* _ENTRIES SHOWN_:
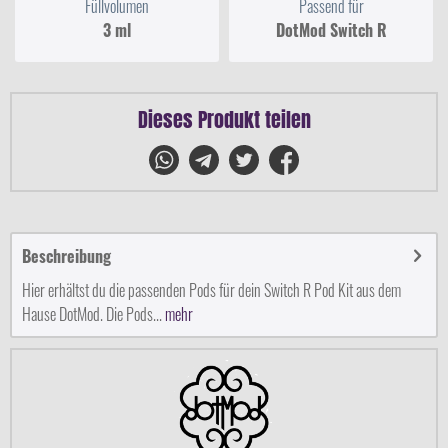
Füllvolumen
Passend für
3 ml
DotMod Switch R
Dieses Produkt teilen
Beschreibung
Hier erhältst du die passenden Pods für dein Switch R Pod Kit aus dem
Hause DotMod. Die Pods...
mehr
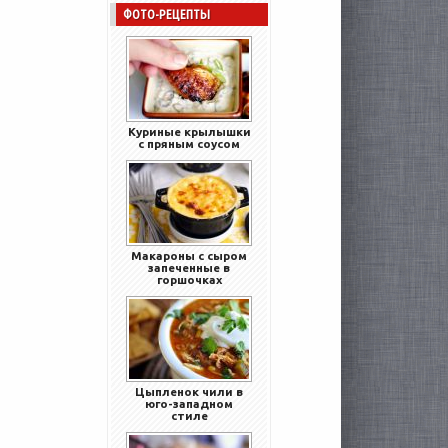
ФОТО-РЕЦЕПТЫ
Куриные крылышки
с пряным соусом
Макароны с сыром
запеченные в
горшочках
Цыпленок чили в
юго-западном
стиле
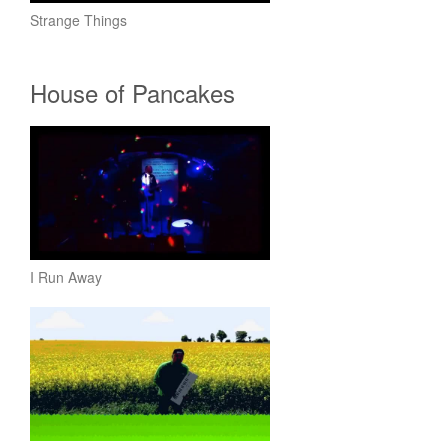
Strange Things
House of Pancakes
I Run Away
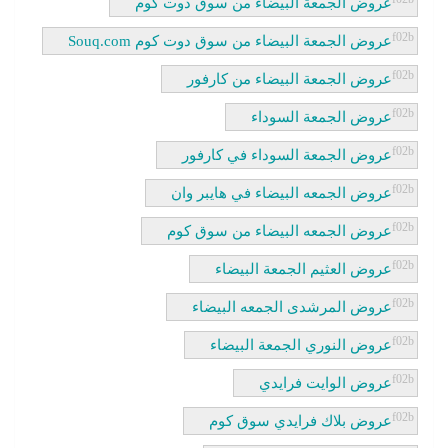
عروض الجمعة البيضاء من سوق دوت كوم
عروض الجمعة البيضاء من سوق دوت كوم Souq.com
عروض الجمعة البيضاء من كارفور
عروض الجمعة السوداء
عروض الجمعة السوداء في كارفور
عروض الجمعه البيضاء في هايبر وان
عروض الجمعه البيضاء من سوق كوم
عروض العثيم الجمعة البيضاء
عروض المرشدى الجمعه البيضاء
عروض النوري الجمعة البيضاء
عروض الوايت فرايدي
عروض بلاك فرايدي سوق كوم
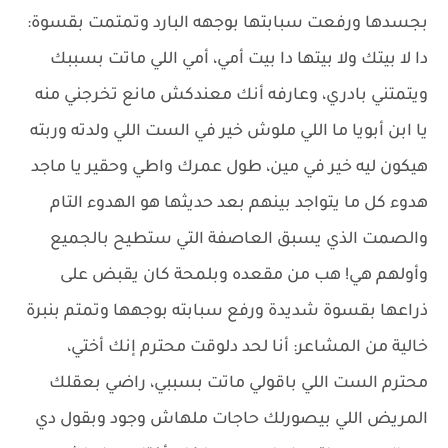
بجسدها ورفعت سبابتها بوجهه البارد وتمتمت بقسوة:
دا لا بيتك ولا بيتها دا بيت أمي، أمي اللي ماتت بسببك
ويتمتني بادري، وعارفه أنك معندكش مانع تخرجني منه
يا ابن أبويا ما اللي ملوش خير في الست اللي ولدته وربته
هيكون ليه خير في مين، طول عمرك واطي وحقير يا ماجد
هدوء كل ما يتواجد بينهم بعد حديثها هو الهدوء التام
والصمت الذي يسبق العاصفة التي ستطيح بالجميع
وأولهم هي! هب من مقعده وبلمحة كان يقبض على
ذراعها بقسوة شديدة ورفع سبابته بوجهها وتمتم بنبرة
خالية من المشاعر: أنا لحد دلوقت محترم إنك أختي،
محترم الست اللي باقولي ماتت بسببي، راضي بعقلك
المريض اللي بيصورلك حاجات ملهاش وجود وبقول دي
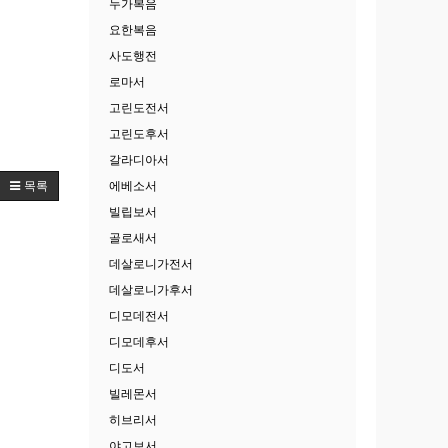
누가복음
요한복음
사도행전
로마서
고린도전서
고린도후서
갈라디아서
에베소서
목록
빌립보서
골로새서
데살로니가전서
데살로니가후서
디모데전서
디모데후서
디도서
빌레몬서
히브리서
야고보서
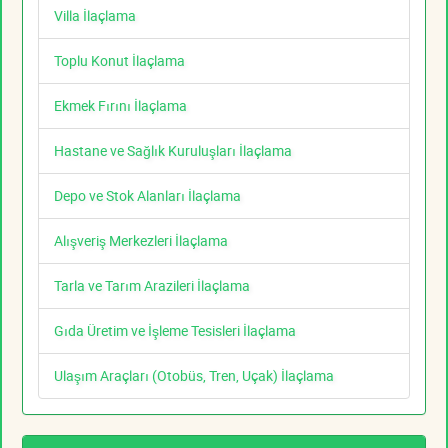
Villa İlaçlama
Toplu Konut İlaçlama
Ekmek Fırını İlaçlama
Hastane ve Sağlık Kuruluşları İlaçlama
Depo ve Stok Alanları İlaçlama
Alışveriş Merkezleri İlaçlama
Tarla ve Tarım Arazileri İlaçlama
Gıda Üretim ve İşleme Tesisleri İlaçlama
Ulaşım Araçları (Otobüs, Tren, Uçak) İlaçlama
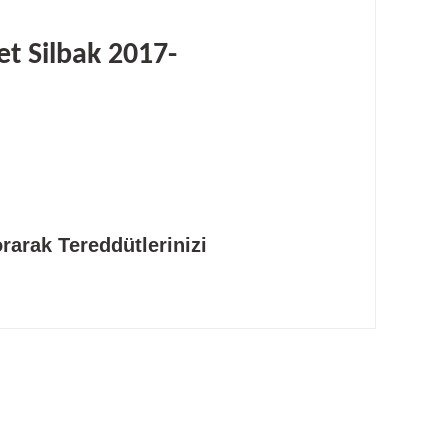
et Silbak 2017-
rarak Tereddütlerinizi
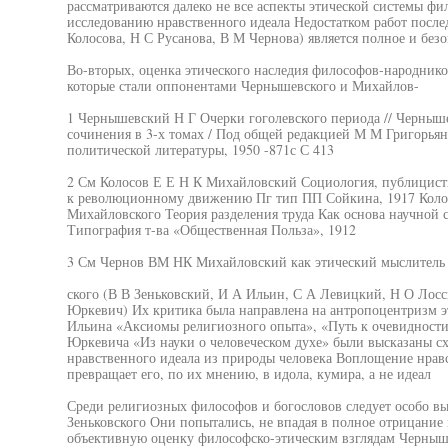
рассматриваются далеко не все аспекты этической системы фил
исследованию нравственного идеала Недостатком работ после
Колосова, Н С Русанова, В М Чернова) является полное и без
Во-вторых, оценка этического наследия философов-народни
которые стали оппонентами Чернышевского и Михайлов-
1 Чернышевский Н Г Очерки гоголевского периода // Черны
сочинения в 3-х томах / Под общей редакцией М М Григорьяна
политической литературы, 1950 -871с С 413
2 См Колосов Е Е Н К Михайловский Социология, публицисти
к революционному движению Пг тип ПП Сойкина, 1917 Коло
Михайловского Теория разделения труда Как основа научной 
Типография т-ва «Общественная Польза», 1912
3 См Чернов ВМ НК Михайловский как этический мыслитель /
ского (В В Зеньковский, И А Ильин, С А Левицкий, Н О Лосс
Юркевич) Их критика была направлена на антропоцентризм э
Ильина «Аксиомы религиозного опыта», «Путь к очевидности
Юркевича «Из науки о человеческом духе» были высказаны с
нравственного идеала из природы человека Воплощение нравс
превращает его, по их мнению, в идола, кумира, а не идеал
Среди религиозных философов и богословов следует особо в
Зеньковского Они попытались, не впадая в полное отрицание
объективную оценку философско-этическим взглядам Черныш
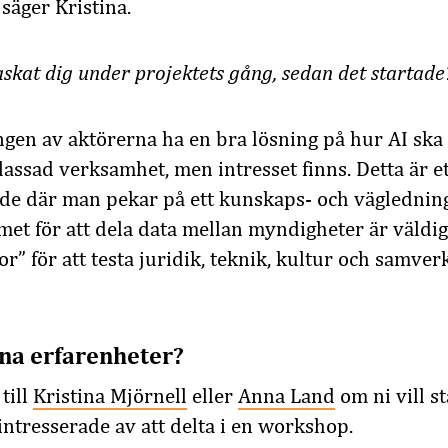
säger Kristina.
skat dig under projektets gång, sedan det startade
 ingen av aktörerna ha en bra lösning på hur AI sk
assad verksamhet, men intresset finns. Detta är et
de där man pekar på ett kunskaps- och väglednin
t för att dela data mellan myndigheter är väldigt 
” för att testa juridik, teknik, kultur och samver
dina erfarenheter?
till
Kristina Mjörnell
eller
Anna Land
om ni vill s
 intresserade av att delta i en workshop.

* _TASK DESCRIPTION_:
In the passage of the material starting with the line that contains "рассматриваются далеко не" and going on through the line that contains "объективную оценку философско-этическим", please swap "нравственного идеала" for "морального идеала" and give those lines again with nothing else changed.

* _RESPONSE_:
рассматриваются далеко не все аспекты этической системы фил
исследованию морального идеала Недостатком работ после
Колосова, Н С Русанова, В М Чернова) является полное и без
Во-вторых, оценка этического наследия философов-народни
которые стали оппонентами Чернышевского и Михайлов-
1 Чернышевский Н Г Очерки гоголевского периода // Черны
сочинения в 3-х томах / Под общей редакцией М М Григорьяна
политической литературы, 1950 -871с С 413
2 См Колосов Е Е Н К Михайловский Социология, публицисти
к революционному движению Пг тип ПП Сойкина, 1917 Коло
Михайловского Теория разделения труда Как основа научной 
Типография т-ва «Общественная Польза», 1912
3 См Чернов ВМ НК Михайловский как этический мыслитель /
ского (В В Зеньковский, И А Ильин, С А Левицкий, Н О Лосс
Юркевич) Их критика была направлена на антропоцентризм э
Ильина «Аксиомы религиозного опыта», «Путь к очевидности
Юркевича «Из науки о человеческом духе» были высказаны с
морального идеала из природы человека Воплощение нравс
превращает его, по их мнению, в идола, кумира, а не идеал
Среди религиозных философов и богословов следует особо в
Зеньковского Они попытались, не впадая в полное отрицание
объективную оценку философско-этическим взглядам Черныш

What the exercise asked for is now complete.